Als Großstädter, der in der U-Bahn zwischen einer Horde hibbeliger heimkehrender Schüler sitzt oder gestresste Eltern, die ihren Nachwuchs mit dem Auto zum Unterricht kutschieren, klagen hört, kann man sich das gar nicht vorstellen: Da stapfen mehrere Kinder frühmorgens, es ist noch dunkel, im Lichtkegel einer Taschenlampe schnaufend durch den Schnee, bis es dann per Seilbahn und Bus weitergeht. Zehn Kilometer hin, zehn Kilometer zurück, Tag für Tag.

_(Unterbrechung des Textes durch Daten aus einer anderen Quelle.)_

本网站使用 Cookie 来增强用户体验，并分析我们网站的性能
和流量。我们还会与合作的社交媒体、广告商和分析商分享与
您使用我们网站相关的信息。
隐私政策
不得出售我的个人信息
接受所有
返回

Wir befinden uns am Napf, einem Berg mitten in der Schweiz, zwischen den Kantonen Bern und Luzern, der kleine Ort, wo die Kinder zur Schule gehen, heißt Romoos. Hier scheint der Unterricht noch Spaß zu machen: kein Stress, kein Druck, keine Ausgrenzung. Auch die Tochter von Kosovo-Flüchtlingen gehört dazu, und wenn ein Mädchen nicht so helle ist wie die anderen, käme niemand auf die Idee, es zu ärgern. Nachmittags geht es dann zurück, auf die Bauernhöfe, die verstreut am Berg liegen. Hier hilft jedes Kind wie selbstverständlich mit, beim Viehtrieb, beim Flicken des Zauns, bei der Ernte.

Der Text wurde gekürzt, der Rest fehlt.